EXERCISE DATA below:
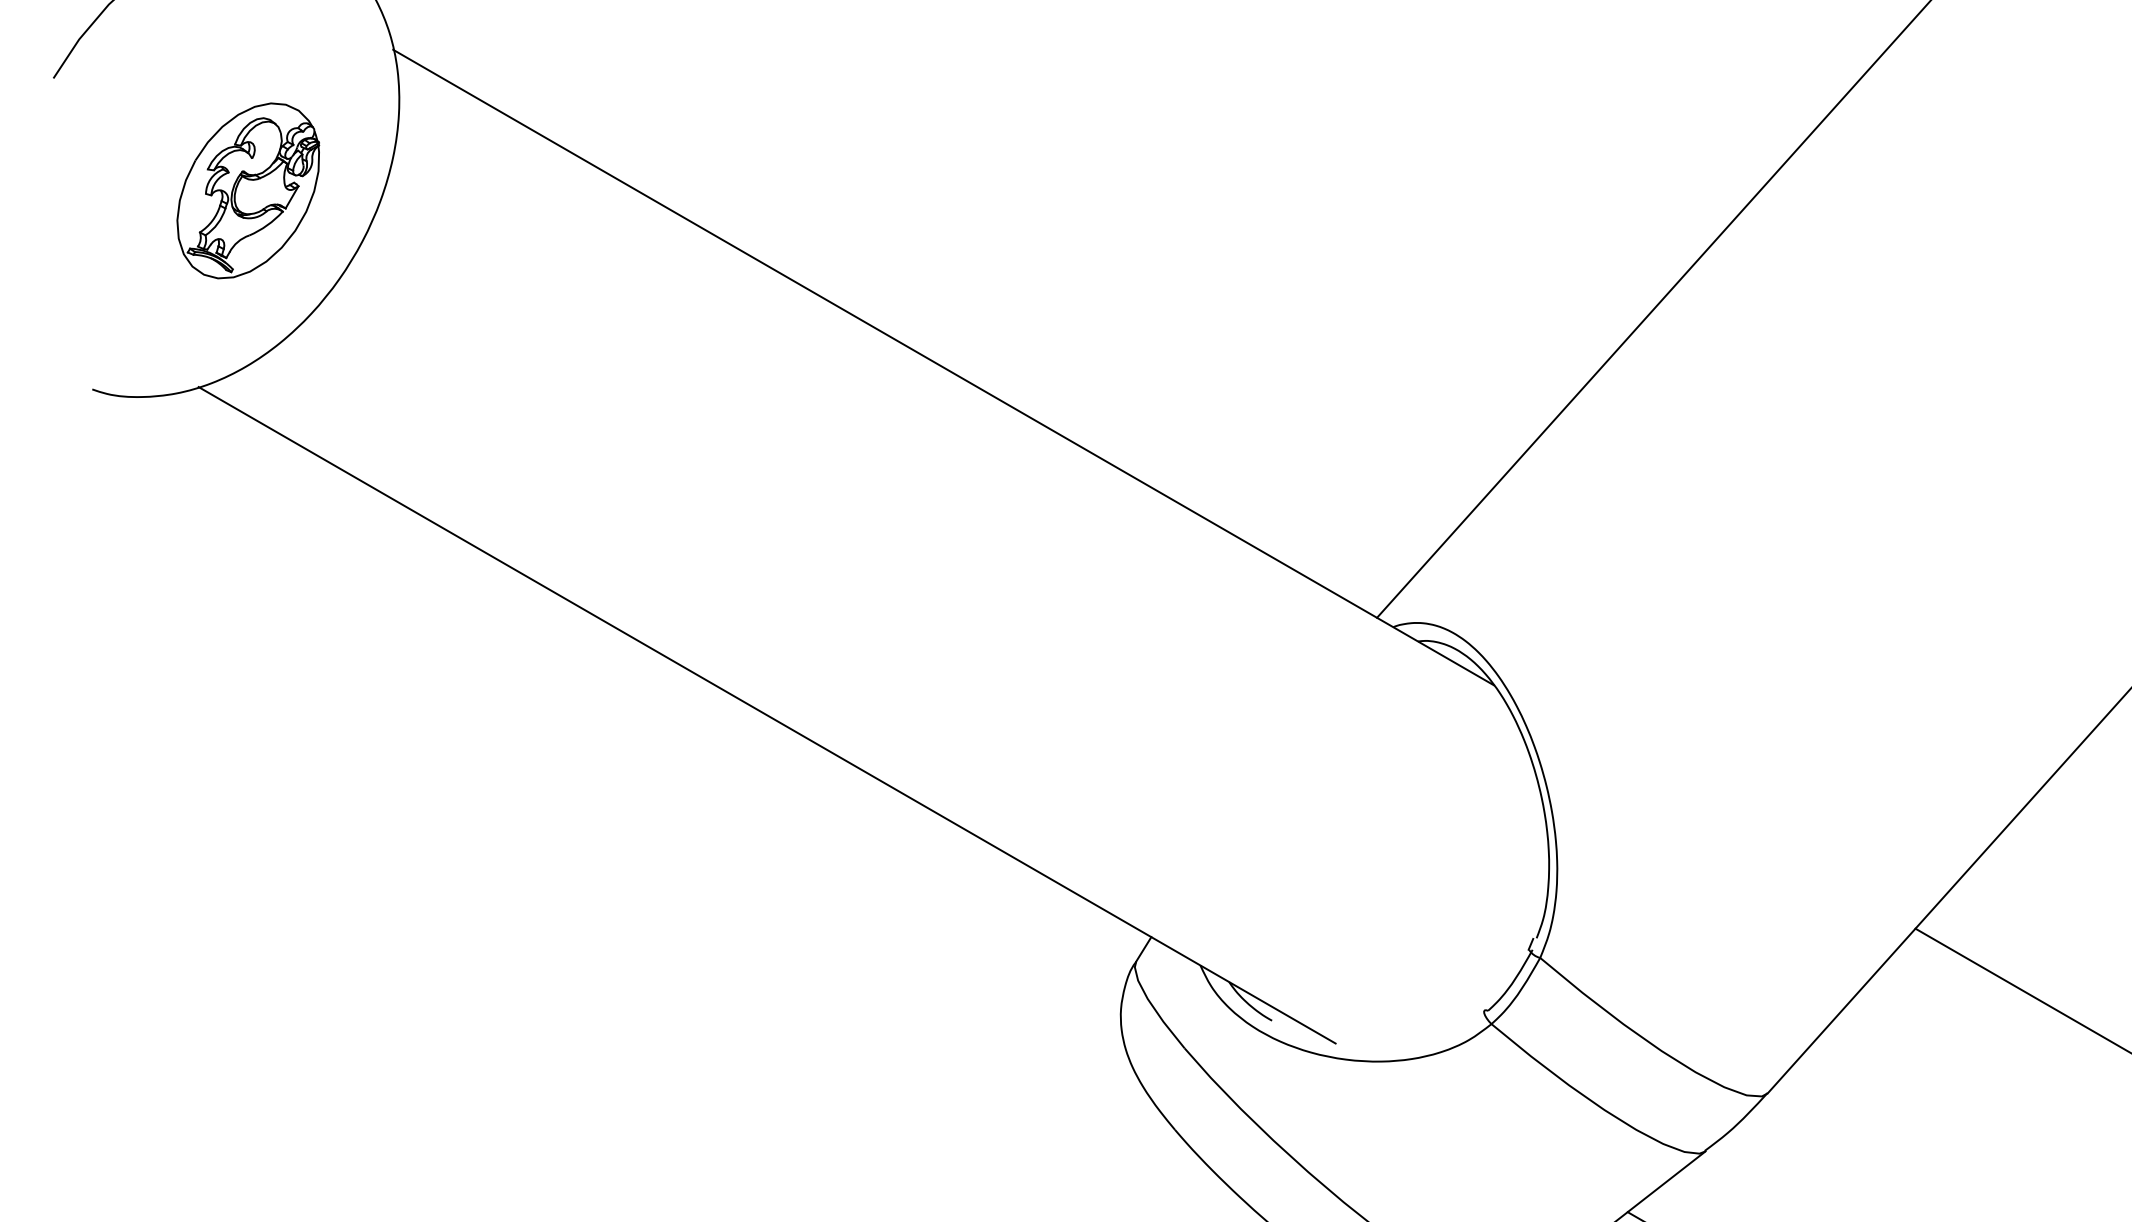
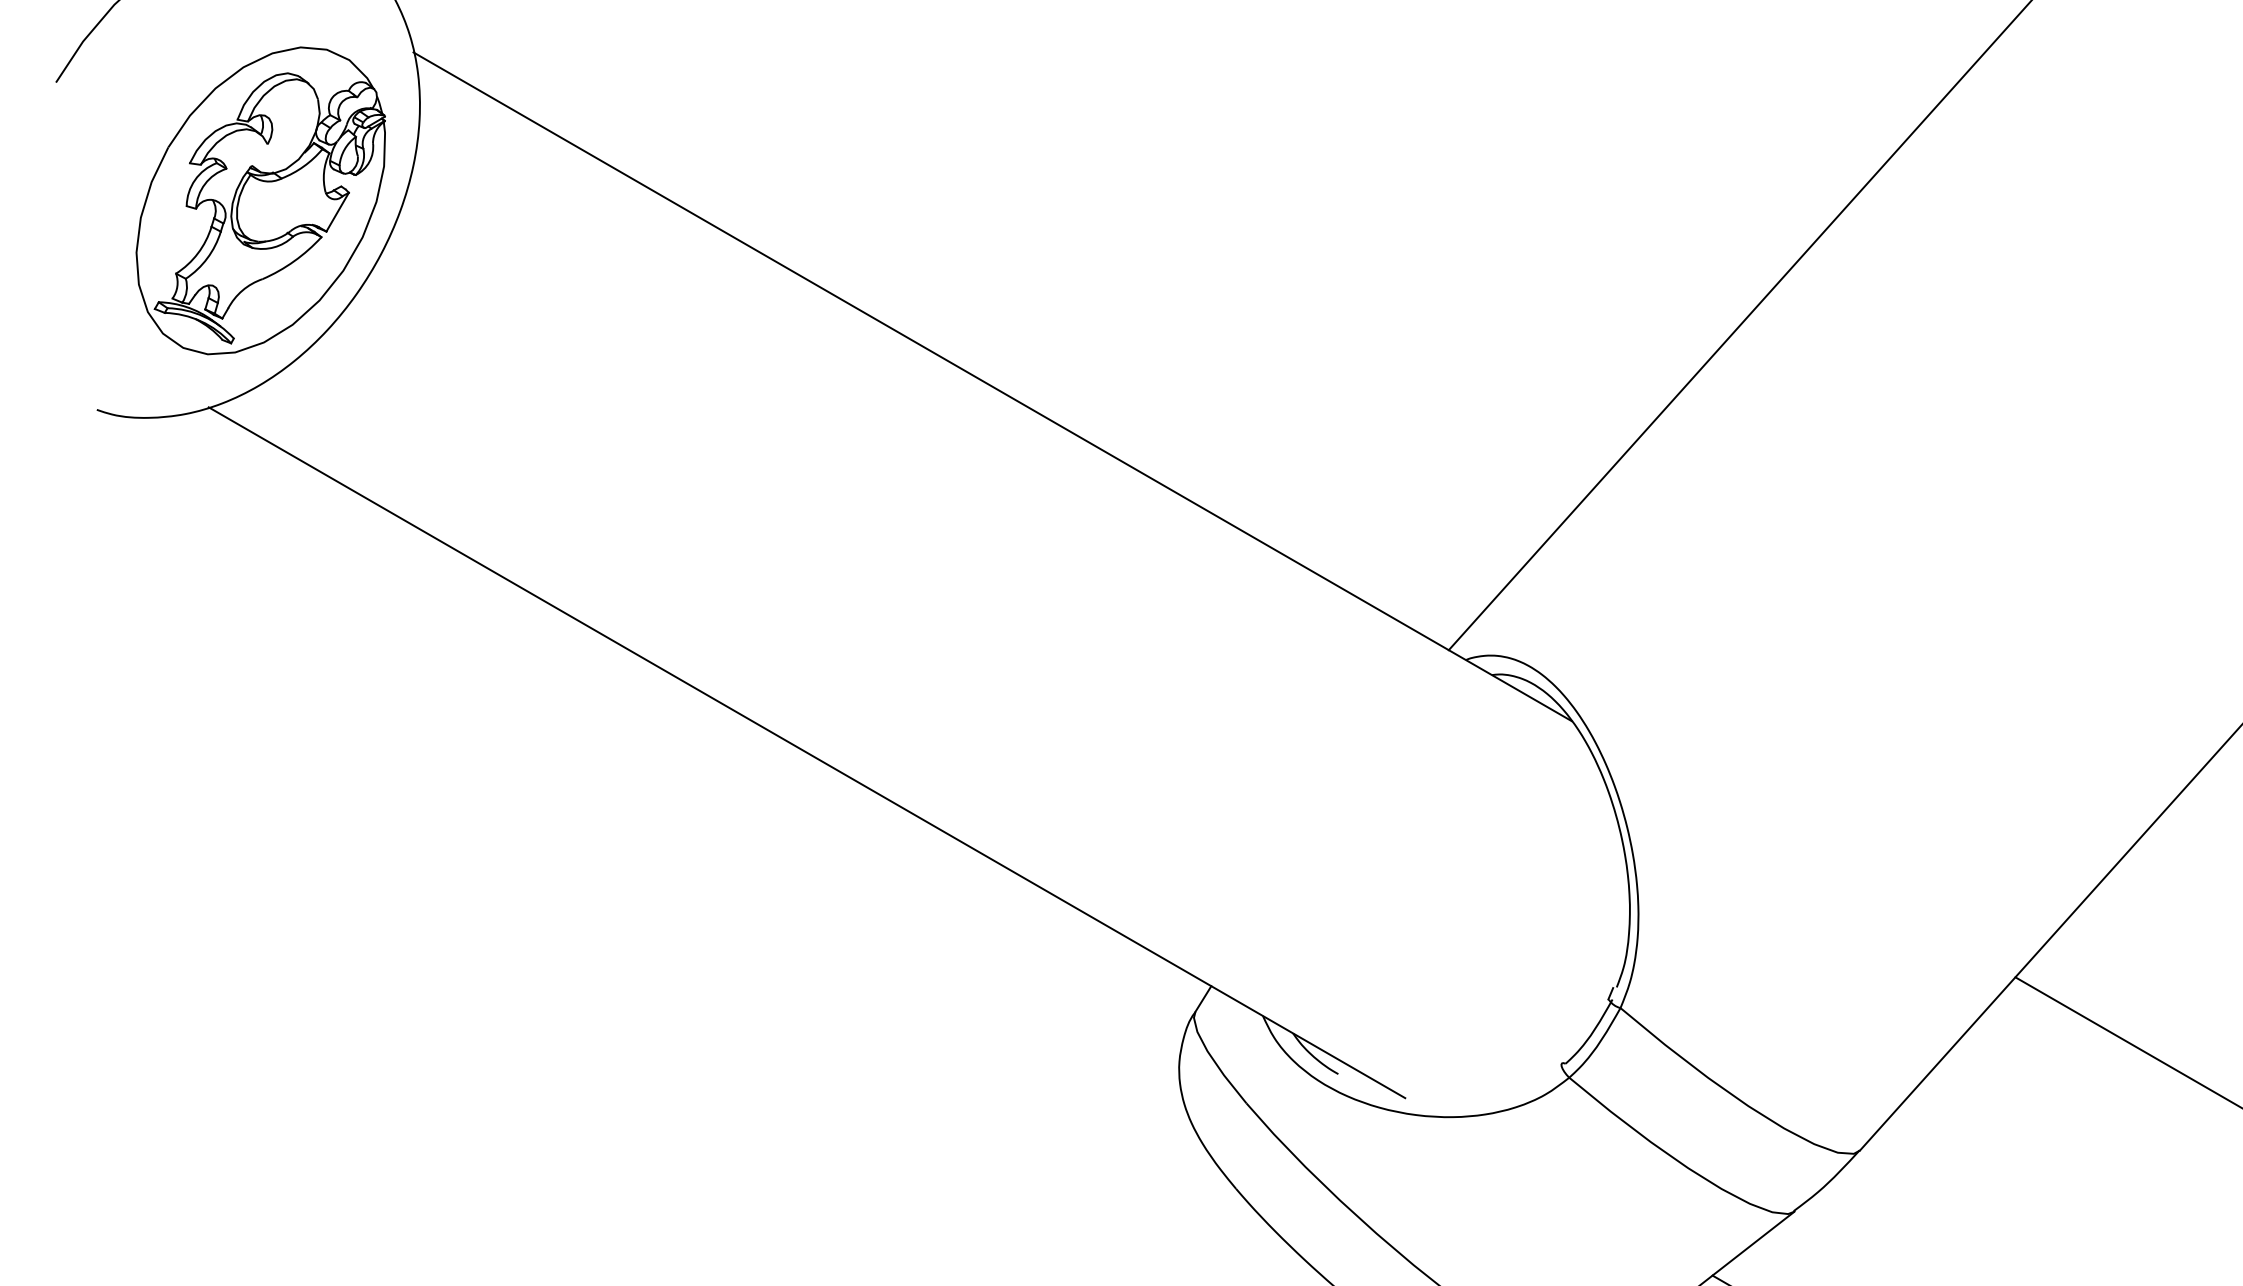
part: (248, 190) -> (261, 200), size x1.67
End of EXERCISE DATA.
EXERCISE DATA below:
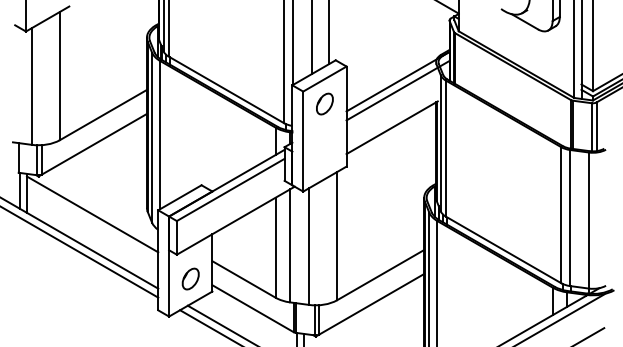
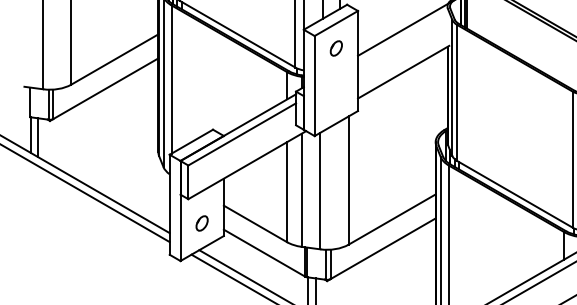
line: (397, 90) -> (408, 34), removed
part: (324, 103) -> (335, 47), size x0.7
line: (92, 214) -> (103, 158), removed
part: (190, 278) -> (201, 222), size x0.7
End of EXERCISE DATA.
*YOUR GOAL*.
The required answer is the run of lines above, starting at the line with "part: (324, 103) -> (335, 47), size x0.7" and ending at the line with "part: (190, 278) -> (201, 222), size x0.7", reproduced exactly with both ends.

*REPLY TO THE EXERCISE*.
part: (324, 103) -> (335, 47), size x0.7
line: (92, 214) -> (103, 158), removed
part: (190, 278) -> (201, 222), size x0.7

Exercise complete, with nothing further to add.